* **WHAT IS BEING ASKED**: Where a line of the data below has the string "Porto", copy that line.

* **EXCERPTED DATA**:
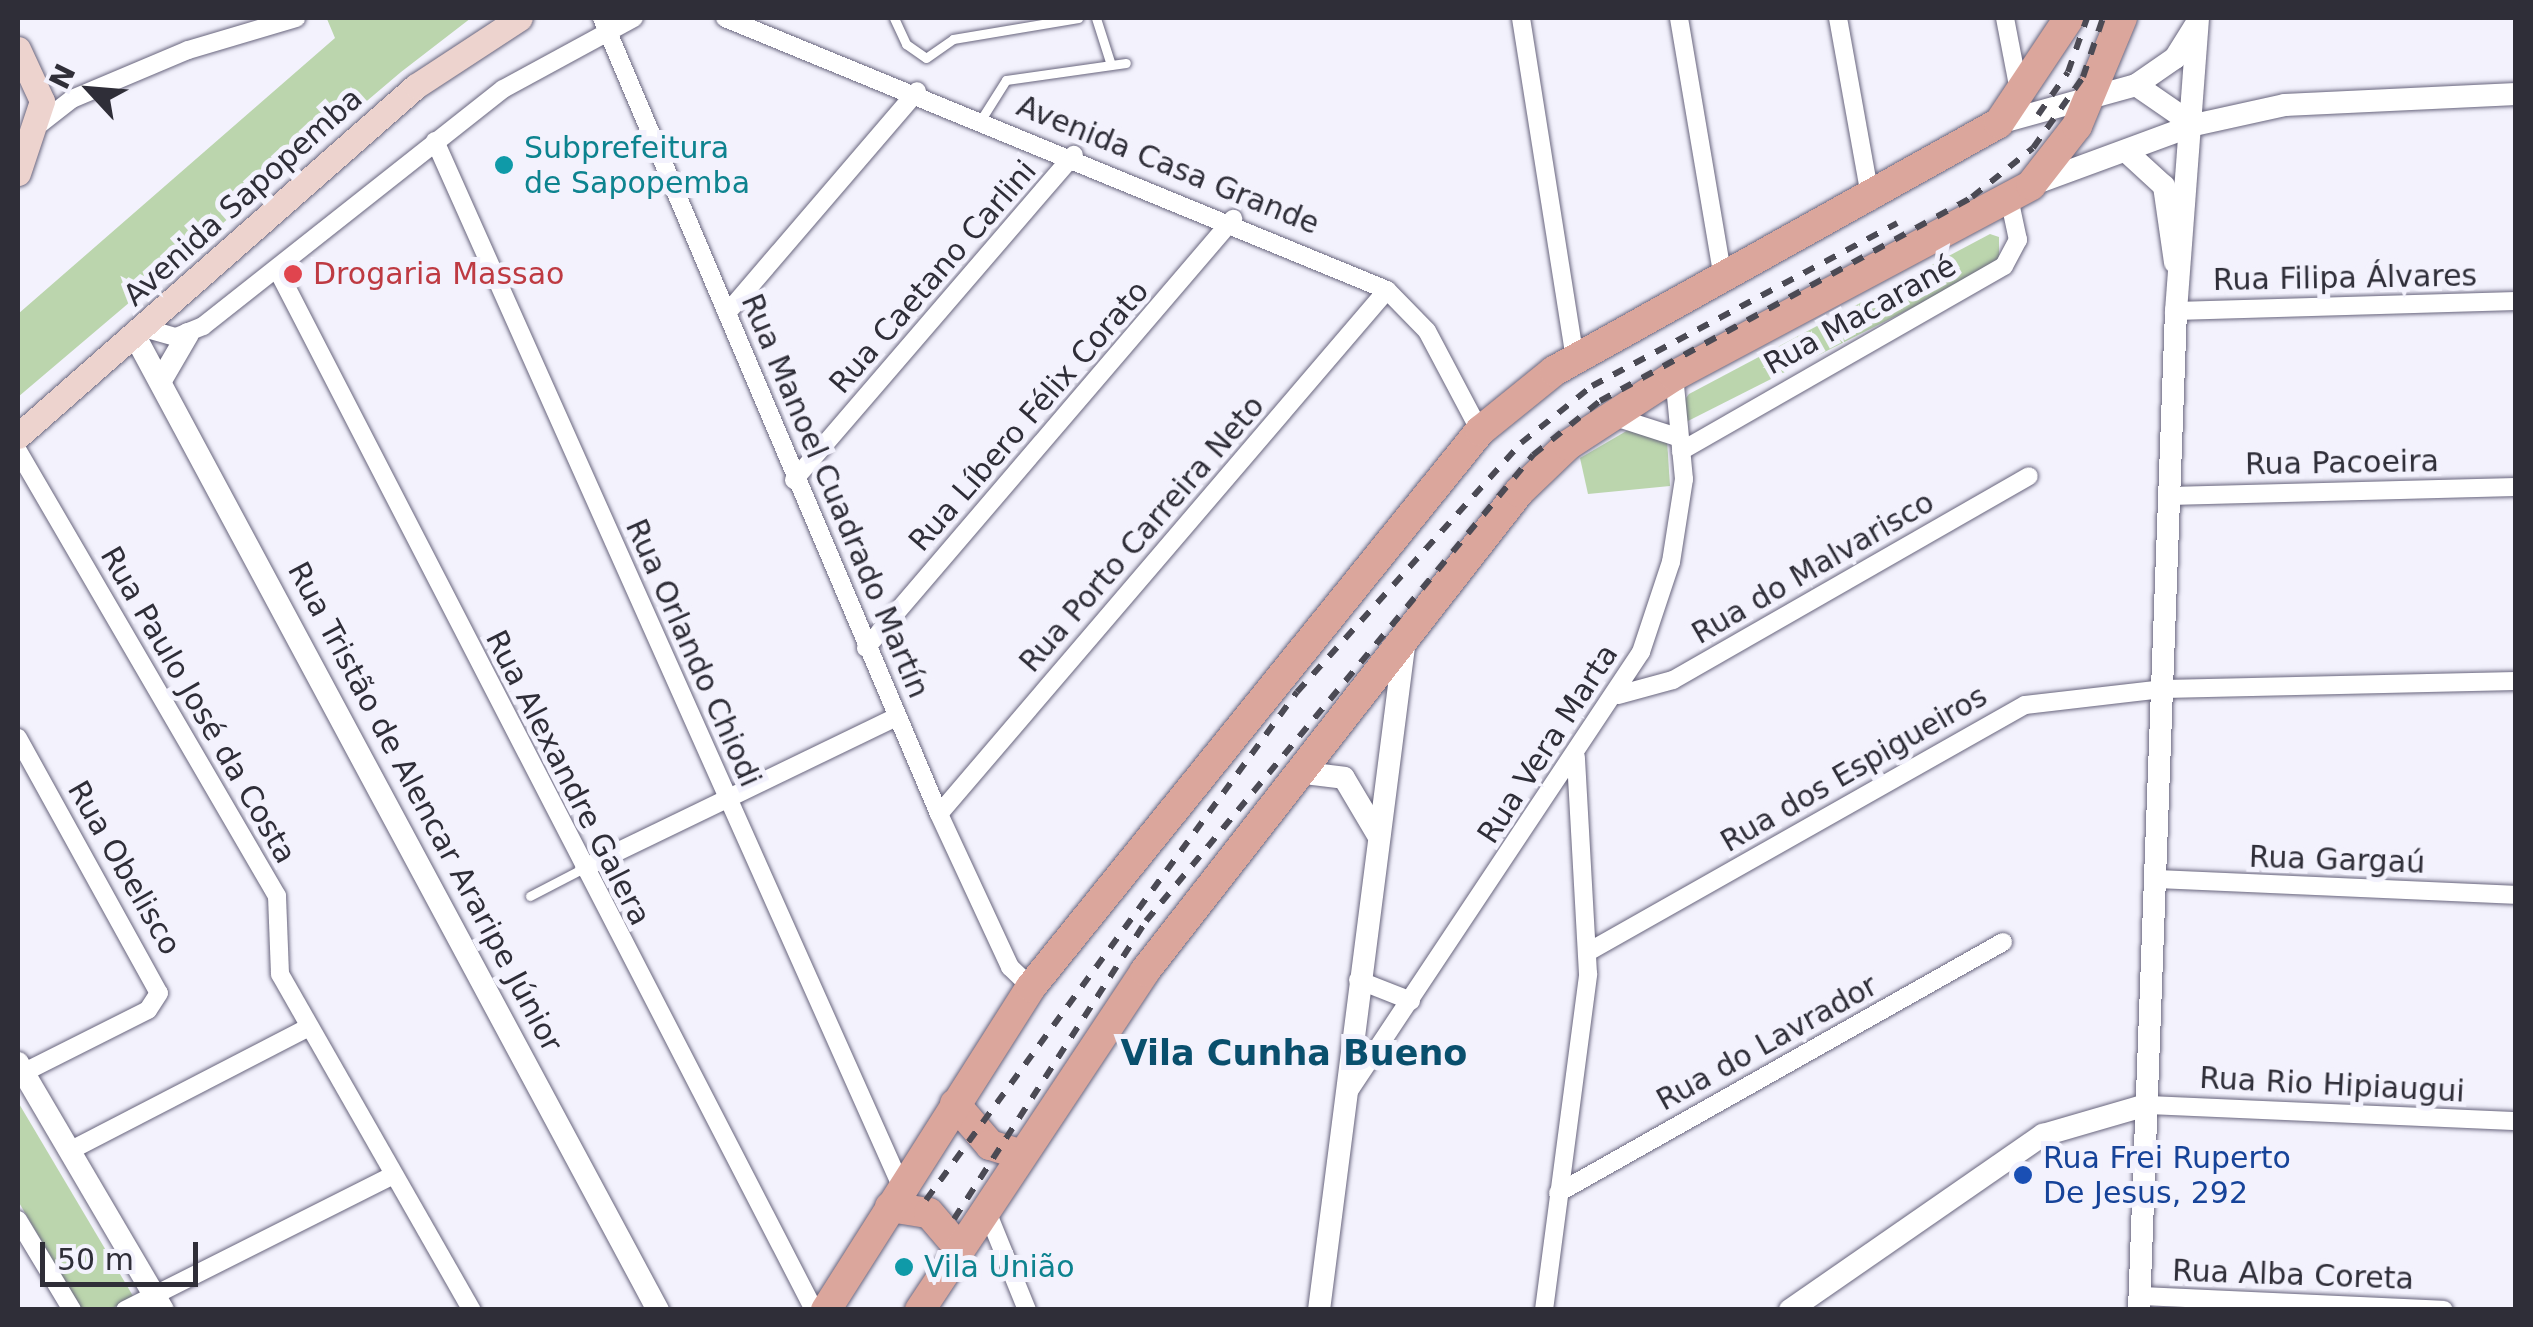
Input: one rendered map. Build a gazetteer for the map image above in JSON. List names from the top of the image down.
{
  "streets": {
    "main road": ["Avenida Sapopemba"],
    "street": [
      "Avenida Casa Grande",
      "Rua Caetano Carlini",
      "Rua Filipa Álvares",
      "Rua Macarané",
      "Rua Líbero Félix Corato",
      "Rua Pacoeira",
      "Rua Manoel Cuadrado Martín",
      "Rua Porto Carreira Neto",
      "Rua do Malvarisco",
      "Rua Orlando Chiodi",
      "Rua Paulo José da Costa",
      "Rua Vera Marta",
      "Rua dos Espigueiros",
      "Rua Alexandre Galera",
      "Rua Tristão de Alencar Araripe Júnior",
      "Rua Gargaú",
      "Rua Obelisco",
      "Rua do Lavrador",
      "Rua Rio Hipiaugui",
      "Rua Alba Coreta"
    ]
  },
  "crossings": [
    ["Avenida Casa Grande", "Rua Caetano Carlini"],
    ["Avenida Casa Grande", "Rua Líbero Félix Corato"],
    ["Avenida Casa Grande", "Rua Porto Carreira Neto"],
    ["Avenida Sapopemba", "Rua Tristão de Alencar Araripe Júnior"],
    ["Rua Caetano Carlini", "Rua Manoel Cuadrado Martín"],
    ["Rua Macarané", "Rua Vera Marta"],
    ["Rua Líbero Félix Corato", "Rua Manoel Cuadrado Martín"],
    ["Rua Manoel Cuadrado Martín", "Rua Porto Carreira Neto"],
    ["Rua do Malvarisco", "Rua Vera Marta"]
  ],
  "districts": ["Vila Cunha Bueno"],
  "places": [
    "Subprefeitura de Sapopemba",
    "Drogaria Massao",
    "Rua Frei Ruperto De Jesus, 292",
    "Vila União"
  ],
  "scale_bar": "50 m",
  "north": "top left"
}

* **RESPONSE TO THIS EXERCISE**:
      "Rua Porto Carreira Neto",
    ["Avenida Casa Grande", "Rua Porto Carreira Neto"],
    ["Rua Manoel Cuadrado Martín", "Rua Porto Carreira Neto"],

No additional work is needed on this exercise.